Question on Host Downtime

This outage yesterday for a single host didn’t impact me, but I’m wondering what happens during host downtime at Fly for my own knowledge. Does Fly redeploy apps on working hosts when there are no volumes bound to the app that would require it to be on the same host? If not, are there manual steps we can take to move it? Does redeploying the app move it? I understand that apps with volumes attached probably can’t move easily, but the apps I am worried about do not have volumes.

Also, on the per-org status page in the Fly dashboard that now exists…is that information available via the Fly GraphQL API? If not currently, will it ever be? I did a quick look through the docs and didn’t see it mentioned, but I might have missed it.

1 Like

Kind of! It very much depends on the issue. The tldr is that you’re better off running scale count >=2 if you want maximum uptime.

On Nomad apps, Nomad will reschedule a VM (if it can) when it detects that the host is gone. However, that’s kind of a fuzzy detection. Nomad routinely notices it hasn’t heard from a host even when it’s happy, so there’s a pretty serious lag before it marks things lost. More than 15 minutes in most cases. So when hosts fail catastrophically, Nomad doesn’t really help.

When we notice something wrong with a host running Nomad, we can drain the node and let it reschedule elsewhere. This will probably not be noticeable from your end. You’ll need a new VM start, and the other go away.

Machines apps are slightly different. They’re pinned to hosts just like volumes are. You will want 2+ machines if you need high availability. These can scale to zero, though, so you can create 3 machines and leave 2 of them turned off.
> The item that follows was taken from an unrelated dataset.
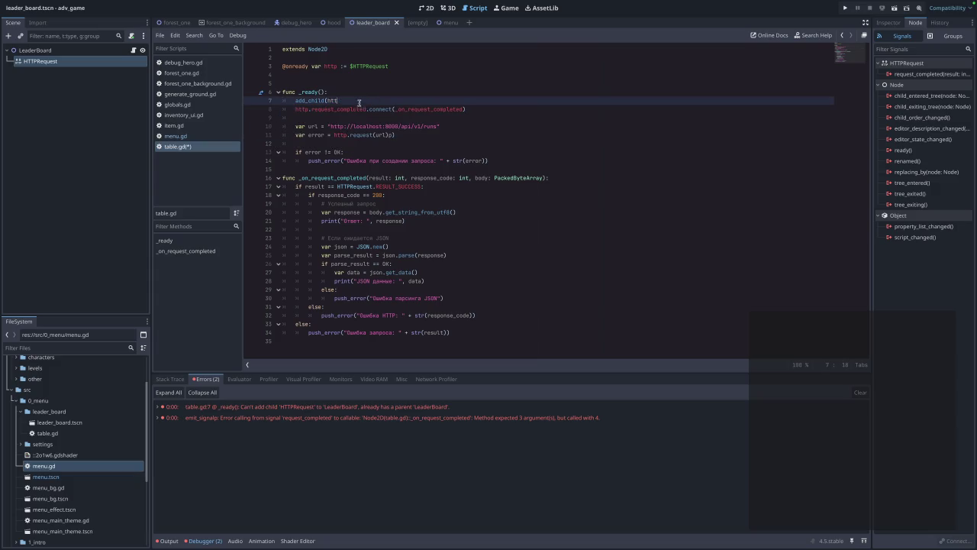
pyautogui.press('shift+Home')
pyautogui.press('BackSpace')
pyautogui.press('BackSpace')
pyautogui.click(412, 127)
Our proxy will start machines when it needs to. We haven’t quite shipped the feature to stop machines when an app is less busy, but it should land any day now.

I think the Machines model is probably better, but it does put more load on your brain. One problem with outages is that creating new VMs has a surprising number of moving parts. Machines can start without referencing any external system, but creating a new machines requires a Docker pull, a service registry update, etc. I think we can make flyctl do the right thing with machines, though, and solve most of this problem for you.

There’s no API for application level status yet. We don’t really have one planned right now.

That sounds very important for those who migrate to machines. I don’t think I saw this anywhere in docs or in the machines announcement post, or in the post about making machines the new default. I mean the point, that you need a spare (stopped) machines for availability.

If I understand it correctly, your app needs to have 2 machines minimum, one of which can be stopped. Because if a host goes down and you have only 1 machine, it will go down until that host is revived. If you have a second stopped machine it will be automatically started on another host (because it’s already assigned to another host) unless that another host is overbooked by that moment. You are not paying for stopped machines (but you will be paying for volumes attached to stopped machines if you have any).

This is more than high availability. A host can get down for hours, and it will take your app down for hours as well if you moved to apps v2 and kept 1 machine like you did with a nomad instance. Many could tolerate minutes of downtime, but not hours. It feels like a spare stopped machine is a must

@kurt please correct me if I’m wrong.

This topic was automatically closed 7 days after the last reply. New replies are no longer allowed.